When comparing life today to 1934, it’s not likely you’ll find many similarities. Back then, a gallon of gas cost 10 cents, the Great Depression was in full swing, television had yet to become mainstream and the U.S. population was about one-third of what it is now.
Yet, for all of these differences, there have been some dependable things we could rely on over time, like credit unions. Eighty-three years ago, the Michigan Credit Union League (MCUL) was established, and since then, we have held fast our mission to help credit unions serve, grow and remain strong. Today, there are more than 107 million credit union members in the United States — nearly equivalent to the entire population back in 1934 — and more than half of our state’s residents belong to a credit union.
Because credit unions are not-for-profit institutions, regulations that affect our business also impact our members. Part of our responsibility at MCUL is to advocate on behalf of our members and speak out when policies are not working.
Take the Durbin Amendment, for example. Since it went into effect in 2011, this policy — snuck into the Dodd-Frank Act at the 11th hour — failed to live up to expectations and ended up harming credit unions, their members and consumers across the country.
Under the Durbin Amendment, Congress enacted price controls on the fees merchants pay to accept debit transactions (also known as interchange fees) and put in place a set of arduous, pricey routing requirements for these transactions. To ease the burden on credit unions and community banks, the amendment included a carve-out for smaller institutions, exempting them from the price control provision. However, due to the interconnected nature of the electronic payments network, this exemption failed to protect our interchange revenue from decreasing.
Credit unions have lost more than $1 billion dollars since the Durbin Amendment went into effect — and this is just from interchange revenue alone. We’ve also seen our compliance costs increase by at least 39 percent due to regulations in Dodd-Frank, including the Durbin Amendment’s routing provision.
This loss of income has real-world impact for smaller community-based financial providers. While some institutions were forced to reduce the number of free checking accounts, there also have been cuts to debit card rewards and higher fees for services.
Despite the impacts on credit union members and banking customers around the country, consumers were supposed to see lower prices at the register, as big-box stores promised to pass along their $6-$8 billion annual windfall from the Durbin Amendment on to customers. However, that hasn’t happened. Multiple studies and surveys, including those from the Richmond Federal Reserve and Phoenix Marketing International, have found most consumers are not seeing lower prices. In fact, 99 percent of retailers have raised prices or kept them the same.
Succeeding is especially tough when it comes to doing business, providing the best possible services for members at reasonable prices, in an over-regulated environment. And just as credit unions were as good an idea in 1934 as they are in 2017, here’s another reality that has not changed over time: Price controls do not work.
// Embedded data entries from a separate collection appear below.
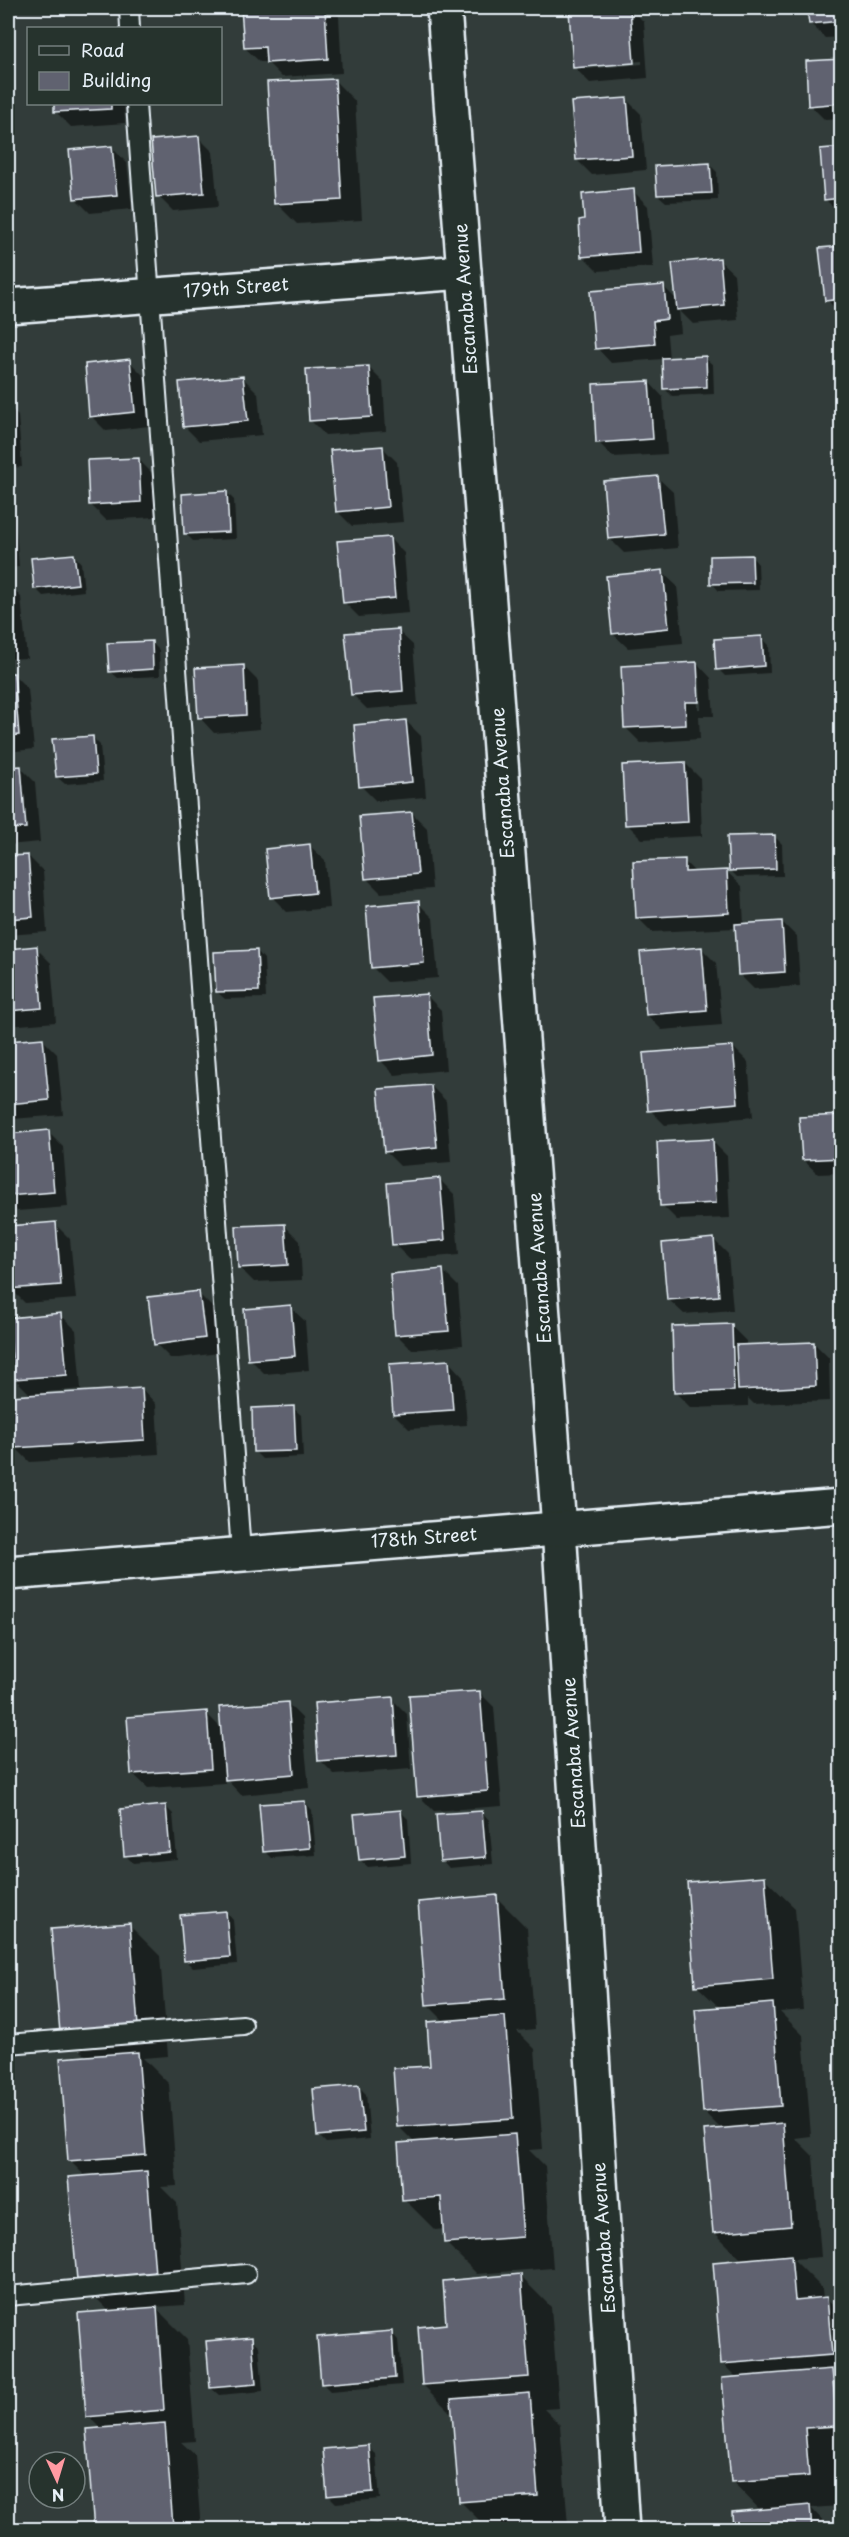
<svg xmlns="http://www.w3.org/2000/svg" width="849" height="2537" viewBox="0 0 849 2537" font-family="'Playpen Sans',sans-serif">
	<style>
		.shadow { fill: #0007; fill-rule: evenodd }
		.building { fill: #606270; stroke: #e8f1f8; stroke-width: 1.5 }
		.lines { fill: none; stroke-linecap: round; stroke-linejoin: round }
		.lane-casing { stroke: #e8f1f8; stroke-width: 22 }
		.street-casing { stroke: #e8f1f8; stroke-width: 38 }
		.lane { stroke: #26332d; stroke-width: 18 }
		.street { stroke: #26332d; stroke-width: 33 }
		.labels { text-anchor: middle; stroke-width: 5; stroke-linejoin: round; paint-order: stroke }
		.street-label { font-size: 18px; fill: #e8f1f8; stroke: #26332d }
	</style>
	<rect width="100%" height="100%" fill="#323c3a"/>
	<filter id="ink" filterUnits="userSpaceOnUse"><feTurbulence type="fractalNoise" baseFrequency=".0167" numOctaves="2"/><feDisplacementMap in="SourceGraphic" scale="12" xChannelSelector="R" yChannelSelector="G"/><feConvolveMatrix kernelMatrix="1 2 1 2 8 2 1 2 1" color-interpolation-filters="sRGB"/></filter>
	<g filter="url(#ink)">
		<g class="shadow">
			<polygon points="243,8 330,8 339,16 342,73 282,77 267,62 260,62 245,48"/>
			<path d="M630,8L644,22L648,78L590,83L575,68L570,11ZM642,61V64L586,69V66Z"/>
			<polygon points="809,8 842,8 842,37 825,38 810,23"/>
			<polygon points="842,60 842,119 825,120 810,105"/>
			<polygon points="334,80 355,101 362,220 297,224 276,203"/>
			<polygon points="626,99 641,114 646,170 592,175 577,160"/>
			<polygon points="56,104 124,104 125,123 71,127 56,112"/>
			<polygon points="198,137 213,152 218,207 173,211 158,196"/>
			<polygon points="112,148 127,163 132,209 90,213 75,198"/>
			<polygon points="842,149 842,214 840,214 825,199"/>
			<polygon points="709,164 717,172 718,200 666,202 658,195"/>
			<polygon points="633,191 648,206 653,267 598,271 583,256 585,221"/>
			<polygon points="842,247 842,315 827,300"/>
			<polygon points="719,260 734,274 738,320 693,324 679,310 681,333 667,335 669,359 705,358 713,365 714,394 672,396 664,388 663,359 611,363 597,348 663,286 677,300"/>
			<polygon points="129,361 144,376 149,426 106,431 91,416"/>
			<polygon points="368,367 383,382 386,431 325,435 310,420"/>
			<polygon points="243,378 258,393 262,435 199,441 184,426"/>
			<polygon points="649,382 663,397 667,454 613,457 598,442"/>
			<polygon points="8,405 18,416 22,467 8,468"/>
			<polygon points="382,447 397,462 403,522 352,526 337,511"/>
			<polygon points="138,459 153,474 155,517 106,520 91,505"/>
			<polygon points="658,478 673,492 678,548 624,553 609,538"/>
			<polygon points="227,493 234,500 236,539 193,541 186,534"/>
			<polygon points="8,500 14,506 19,567 8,568"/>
			<polygon points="389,538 404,553 409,613 359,617 344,602"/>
			<polygon points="74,555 81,563 84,591 43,596 35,588"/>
			<polygon points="751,556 758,564 759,590 719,591 712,583"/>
			<polygon points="662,572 677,586 683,643 628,648 613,634"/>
			<polygon points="8,584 21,597 27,658 8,659"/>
			<polygon points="398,631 413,645 418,705 367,709 352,694"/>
			<polygon points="761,637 769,645 770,673 725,676 718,669"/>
			<polygon points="151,642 159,650 160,676 118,678 110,671"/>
			<path d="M697,663L711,678L714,716H699L700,739L641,743L626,728ZM697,677H700L701,709H698Z"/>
			<polygon points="243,666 258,681 260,729 214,733 200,718"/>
			<polygon points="13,674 28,689 34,749 8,752 8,675"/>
			<polygon points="406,721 421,736 426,797 376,801 361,786"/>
			<polygon points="92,737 100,745 103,781 65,784 57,777"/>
			<polygon points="685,763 700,778 702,836 642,839 627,824"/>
			<polygon points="20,767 35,782 40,842 8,845 8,768"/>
			<polygon points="412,813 427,828 432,889 381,893 366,878"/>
			<polygon points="774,836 782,844 783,876 737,877 730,870"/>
			<polygon points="310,846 325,860 329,908 287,912 272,897"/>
			<polygon points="28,856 43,871 47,932 8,935 8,858"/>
			<polygon points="684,861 696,873 727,872 742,886 744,925 782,922 797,937 800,986 754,989 739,974 737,928 652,932 637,917"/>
			<polygon points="418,903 433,918 438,978 387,982 372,967"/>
			<polygon points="36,948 51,963 56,1022 8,1026 8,950"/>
			<polygon points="701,948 716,963 722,1025 662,1030 647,1015"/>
			<polygon points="257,951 264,959 266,998 225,999 217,992"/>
			<polygon points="426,995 441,1010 446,1070 395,1075 380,1060"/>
			<polygon points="43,1040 57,1054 63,1115 12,1119 8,1115 8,1043"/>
			<polygon points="733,1047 748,1062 753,1117 665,1125 650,1110"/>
			<polygon points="431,1086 446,1101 451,1162 400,1166 385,1151"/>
			<polygon points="842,1116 842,1173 818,1174 803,1160"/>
			<polygon points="48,1132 63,1147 68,1207 17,1211 8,1201 8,1135"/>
			<polygon points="712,1141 727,1156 730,1218 677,1220 662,1205"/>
			<polygon points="439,1179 454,1194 459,1255 409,1259 394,1244"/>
			<polygon points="55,1224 70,1239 76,1299 25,1303 10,1288 8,1228"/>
			<polygon points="285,1226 300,1241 302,1280 254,1282 239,1267"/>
			<polygon points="713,1239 728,1254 733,1310 684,1314 669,1300"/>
			<polygon points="443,1271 458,1286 463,1345 412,1350 397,1335"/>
			<polygon points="198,1293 213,1308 219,1353 171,1359 156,1344"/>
			<polygon points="290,1307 305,1321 309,1370 265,1374 250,1359"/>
			<polygon points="61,1315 76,1330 81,1389 47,1392 47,1395 142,1389 156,1404 159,1454 30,1462 15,1447 32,1396 15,1379"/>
			<polygon points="731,1326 746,1341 746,1346 814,1343 829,1358 830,1401 754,1404 748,1398 748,1406 691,1408 676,1393"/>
			<polygon points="449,1362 463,1377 467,1425 409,1429 394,1414"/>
			<polygon points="293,1408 301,1415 303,1457 262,1459 255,1452"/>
			<polygon points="479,1692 494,1707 502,1806 434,1811 419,1796"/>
			<polygon points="392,1699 407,1714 411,1769 335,1775 320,1760"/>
			<polygon points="287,1703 302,1718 309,1788 241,1795 224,1777 225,1783 148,1788 133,1774 206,1713 222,1729"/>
			<polygon points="305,1802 312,1810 316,1855 272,1858 265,1851"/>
			<polygon points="165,1806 173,1814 177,1859 133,1863 125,1855"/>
			<polygon points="400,1811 408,1819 411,1863 368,1867 360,1860"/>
			<polygon points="482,1812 489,1820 493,1864 449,1868 442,1860"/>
			<polygon points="764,1878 795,1908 803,2010 780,2012 803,2035 811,2136 795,2138 813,2156 821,2257 793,2259 822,2288 823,2299 826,2299 842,2314 842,2458 836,2459 840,2506 811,2508 832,2530 735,2530 761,2511 732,2481 737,2378 723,2364 743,2261 714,2232 722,2130 704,2112 720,2008 696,1985"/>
			<polygon points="496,1897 527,1928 535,2029 517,2031 535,2049 543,2149 529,2150 545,2166 553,2268 477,2274 446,2243 445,2229 435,2230 404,2199 415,2143 399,2127 432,2067 445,2022 427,2004"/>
			<polygon points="226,1912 233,1920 237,1964 193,1968 186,1961"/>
			<polygon points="129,1925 160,1956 168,2056 143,2058 169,2084 177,2186 161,2187 177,2203 185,2305 155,2307 187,2339 195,2441 181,2442 195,2455 201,2530 96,2530 101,2429 88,2416 110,2312 78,2280 86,2177 69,2160 87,2057 61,2031"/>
			<polygon points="359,2087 366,2094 370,2139 326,2143 319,2136"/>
			<polygon points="520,2276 551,2307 559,2408 544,2409 560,2425 568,2526 489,2530 461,2502 454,2416 423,2385 447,2326"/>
			<polygon points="391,2332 398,2340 402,2385 330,2391 322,2383"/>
			<polygon points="251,2339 259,2346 263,2391 219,2395 211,2388"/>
			<polygon points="368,2447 376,2454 380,2499 336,2503 328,2495"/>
		</g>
		<g class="building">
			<polygon points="241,8 325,8 328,59 266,63 265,47 244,48"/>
			<polygon points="600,8 630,8 634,63 573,68 569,10"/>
			<polygon points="807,8 842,8 842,21 809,24"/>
			<polygon points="842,59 842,103 808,106 806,61"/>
			<polygon points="335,79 342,200 274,204 267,82"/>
			<polygon points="627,98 632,156 576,160 571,102"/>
			<polygon points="54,104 111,104 111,109 54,112"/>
			<polygon points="199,136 204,193 156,197 151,140"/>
			<polygon points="112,146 117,195 74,199 69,150"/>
			<polygon points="842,147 842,198 824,200 820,149"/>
			<polygon points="710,163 712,193 657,195 655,166"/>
			<polygon points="634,189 639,252 581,257 579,220 584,219 582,194"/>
			<polygon points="842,246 842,299 825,301 819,248"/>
			<polygon points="720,258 724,305 677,310 672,263"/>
			<polygon points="664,285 667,319 653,321 655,344 595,349 590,291"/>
			<polygon points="706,356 707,387 663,389 662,358"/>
			<polygon points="130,359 135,412 89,417 85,364"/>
			<polygon points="369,366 372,417 309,421 306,369"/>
			<polygon points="243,376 248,421 183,427 179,382"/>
			<polygon points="649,381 653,439 596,443 593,384"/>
			<polygon points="383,446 388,507 336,512 330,450"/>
			<polygon points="139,458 141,502 89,505 87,460"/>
			<polygon points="658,476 664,534 608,539 603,481"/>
			<polygon points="227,491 229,532 184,534 182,494"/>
			<polygon points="390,537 395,598 343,603 337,541"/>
			<polygon points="74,554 78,584 34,589 31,558"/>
			<polygon points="752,555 753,583 710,584 710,556"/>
			<polygon points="663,570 669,628 612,634 606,576"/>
			<polygon points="8,587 12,643 8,644"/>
			<polygon points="399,629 403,691 351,695 345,633"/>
			<polygon points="762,636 764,666 716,670 714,639"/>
			<polygon points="152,641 153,669 109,672 107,643"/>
			<polygon points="697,662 699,702 685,702 686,725 624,728 621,666"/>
			<polygon points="244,665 246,715 198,718 195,668"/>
			<polygon points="8,673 14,673 19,735 8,736"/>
			<polygon points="406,720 412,782 359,787 354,725"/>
			<polygon points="93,736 96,774 56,777 52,739"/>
			<polygon points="685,762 688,822 625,825 622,765"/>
			<polygon points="21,766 26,828 8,829 8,767"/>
			<polygon points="412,812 418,874 365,879 359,816"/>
			<polygon points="775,835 776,869 729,871 727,836"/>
			<polygon points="310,844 315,893 270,898 265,849"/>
			<polygon points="28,855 33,917 8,919 8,856"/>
			<polygon points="685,859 685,872 727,870 729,913 636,918 633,861"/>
			<polygon points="419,901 424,963 371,968 366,906"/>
			<polygon points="782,921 785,972 738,975 735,924"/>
			<polygon points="37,946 42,1008 8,1011 8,949"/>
			<polygon points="702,947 707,1010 646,1015 640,952"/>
			<polygon points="257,950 259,991 216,992 214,952"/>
			<polygon points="427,994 432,1055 379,1061 373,998"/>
			<polygon points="43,1038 49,1100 8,1104 8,1041"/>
			<polygon points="733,1046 738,1103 648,1111 643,1053"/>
			<polygon points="431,1085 437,1147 384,1152 378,1089"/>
			<polygon points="842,1115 842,1158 802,1160 799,1117"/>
			<polygon points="49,1130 54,1192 8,1196 8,1134"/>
			<polygon points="713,1139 716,1203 660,1206 657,1142"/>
			<polygon points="440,1178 445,1240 392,1245 387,1183"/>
			<polygon points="56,1222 61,1285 8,1289 8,1226"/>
			<polygon points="285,1224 288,1265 238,1268 236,1226"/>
			<polygon points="714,1238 719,1296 667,1300 662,1243"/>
			<polygon points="443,1269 449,1331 395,1335 390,1274"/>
			<polygon points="199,1291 205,1338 154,1345 148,1297"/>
			<polygon points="291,1305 295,1356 248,1360 244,1309"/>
			<polygon points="61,1313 67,1375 14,1379 8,1318"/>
			<polygon points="732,1324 734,1391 674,1393 672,1326"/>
			<polygon points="814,1342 816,1386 738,1390 736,1345"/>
			<polygon points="449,1360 453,1410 393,1414 389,1364"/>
			<polygon points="142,1388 145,1440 14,1448 10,1396"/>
			<polygon points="294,1406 296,1451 253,1452 252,1408"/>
			<polygon points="480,1691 488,1791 417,1797 409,1695"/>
			<polygon points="393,1697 397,1755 318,1761 314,1703"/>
			<polygon points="288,1702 294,1774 225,1780 219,1707"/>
			<polygon points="207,1711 211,1769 131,1774 127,1717"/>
			<polygon points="305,1801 310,1848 263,1852 259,1804"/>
			<polygon points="166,1805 170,1852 124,1856 120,1809"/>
			<polygon points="401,1810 405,1856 359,1860 354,1814"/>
			<polygon points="482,1811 486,1857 440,1861 436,1814"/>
			<polygon points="765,1876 773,1979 695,1986 687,1882"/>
			<polygon points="497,1895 505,1999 426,2005 418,1902"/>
			<polygon points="226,1911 230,1957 184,1961 180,1915"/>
			<polygon points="130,1923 138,2026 60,2032 51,1929"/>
			<polygon points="773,2003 781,2106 703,2112 695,2009"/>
			<polygon points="505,2016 513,2119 397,2127 393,2068 430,2066 427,2022"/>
			<polygon points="138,2052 146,2155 68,2161 60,2058"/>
			<polygon points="359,2085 364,2132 317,2136 313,2089"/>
			<polygon points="783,2123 791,2226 713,2233 704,2130"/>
			<polygon points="515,2134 523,2237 444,2243 441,2197 402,2200 398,2143"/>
			<polygon points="147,2171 155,2274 77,2280 68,2177"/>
			<polygon points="791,2255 795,2300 827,2297 832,2355 721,2364 713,2262"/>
			<polygon points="521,2274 529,2377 422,2385 418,2327 446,2324 443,2281"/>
			<polygon points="157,2307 164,2410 86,2417 78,2313"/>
			<polygon points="392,2331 395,2378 321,2384 317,2337"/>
			<polygon points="252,2337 256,2384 210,2388 206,2341"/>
			<polygon points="832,2369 837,2426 805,2428 809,2476 731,2482 722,2378"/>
			<polygon points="530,2393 538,2496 459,2502 451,2399"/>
			<polygon points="165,2423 173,2526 94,2530 86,2429"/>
			<polygon points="369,2445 373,2492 327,2496 323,2449"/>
			<polygon points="810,2505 812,2530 733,2530 732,2512"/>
			<polygon points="377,2525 378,2530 331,2529"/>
			<polygon points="541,2526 541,2530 495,2530"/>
		</g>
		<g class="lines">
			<defs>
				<g id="lane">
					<polyline points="129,8 130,28"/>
					<polyline points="136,104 241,1552"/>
					<polyline points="8,2044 243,2025"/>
					<polyline points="8,2296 246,2274"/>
				</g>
				<g id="street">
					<polyline points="444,8 559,1528 622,2530"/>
					<polyline points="8,306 464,272"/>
					<polyline points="8,1573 842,1506"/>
				</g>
			</defs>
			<use href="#lane" class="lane-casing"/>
			<use href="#street" class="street-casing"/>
			<use href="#lane" class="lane"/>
			<use href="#street" class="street"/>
		</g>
	</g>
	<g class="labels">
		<g class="street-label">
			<text transform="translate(236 288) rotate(-4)" y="6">179th Street</text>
			<text transform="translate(466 299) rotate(-94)" y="6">Escanaba Avenue</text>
			<text transform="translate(503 783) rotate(-94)" y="6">Escanaba Avenue</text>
			<text transform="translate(540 1268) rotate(-94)" y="6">Escanaba Avenue</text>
			<text transform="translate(424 1538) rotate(-4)" y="6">178th Street</text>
			<text transform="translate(574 1753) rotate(-94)" y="6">Escanaba Avenue</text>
			<text transform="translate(604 2238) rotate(-94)" y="6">Escanaba Avenue</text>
		</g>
	</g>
	<rect width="849" height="2537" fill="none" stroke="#26332d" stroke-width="30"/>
	<rect x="15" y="15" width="819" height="2507" fill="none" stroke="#e8f1f8" stroke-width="2" filter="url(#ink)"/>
	<rect x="27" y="27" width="195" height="78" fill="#26332d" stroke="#747f7e" stroke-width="1.5"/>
	<rect x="39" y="46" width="30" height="9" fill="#26332d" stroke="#747f7e" stroke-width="1.5"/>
	<text x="81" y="57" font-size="18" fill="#e8f1f8">Road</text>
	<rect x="39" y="72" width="30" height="18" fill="#606270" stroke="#747f7e" stroke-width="1.5"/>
	<text x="81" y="87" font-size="18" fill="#e8f1f8">Building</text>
	<g transform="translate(57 2480) rotate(176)"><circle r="28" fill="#26332d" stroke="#747f7e" stroke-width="1.5"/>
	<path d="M0-4.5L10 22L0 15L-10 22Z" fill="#ff9aa2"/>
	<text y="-9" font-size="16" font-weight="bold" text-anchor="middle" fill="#e8f1f8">N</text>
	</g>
</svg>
We have seen this plenty of times before in history, with the outcome never changing. There are always unintended consequences, and consumers end up taking on the biggest losses.
While big-box stores have kept an estimated $42 billion for themselves as a bonus reward for their special interest lobbying, credit unions, their members and other community financial institutions are taking the hit. Given all of the failures of this policy, Congress must act now to repeal the Durbin Amendment in 2017.
Dave Adams is president and CEO of the Michigan Credit Union League.